In my last post, I wrote about Preview Environments, and their immense value when it comes to vibe coding. In this post, I add a monumental addition in the form of a Claude Code agent CI/CD to my repository and end up with a complete, fully self-hosted “vibe coding” platform, which is frankly… quite better than what they are making you pay thousands of dollars on Replit, v0, and Lovable!

I open an issue → tag my agent → it creates a branch, makes a change & opens a pull request. Then my preview environment CI flow creates a new schema in my Supabase → builds & deploys the changes my agent did → leaves a comment on the PR with the subdomain for me to test.

No code. No terminal. No phone app.

Here is the architecture continuation from my previous post about preview environments.

This flow (in my opinion alien-like) becomes possible with a cingle CI: clopus-agent.yml !

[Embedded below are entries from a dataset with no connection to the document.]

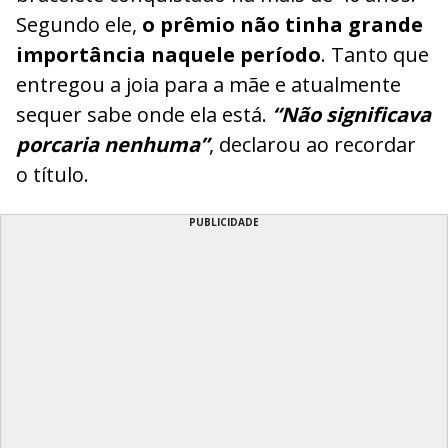
Segundo ele,
o prêmio não tinha grande
importância naquele período
. Tanto que
entregou a joia para a mãe e atualmente
sequer sabe onde ela está.
“Não significava
porcaria nenhuma”
, declarou ao recordar
o título.
PUBLICIDADE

The way it works is quite simple. The ci spawns, installs claude code, and sets the authentication credentials I have from my local claude code oAuth, allowing me to use my Claude Code subscription inside my ci. This happens through an environment variable, set as a repository secret inside Github. The CI itself (which you can take a look at, here), has declarations for who can invoke the agent — it is my account, then it feeds the agent with the initial prompt, which is also in the repository and can be found, here. The agent also adds comments about every action update: changes, fails, and so on.

As always, you can find all the changes & code in the repository: https://github.com/kubeden/preview-environments/

I think this is an extremely powerful platform. Especially, considering the recent finding I had that you can.. well.. run Claude Code practically 24/7, and since the loop doesn’t have to be a basic “continue”, but a rather intelligent one (with another Claude Code)… well, I will have to lie if I say I don’t believe this could turn into a very powerful, autonomous, and self-sustainable application development experience. And I’ll also lie if I say I don’t have at least 10 ideas to boot this all into.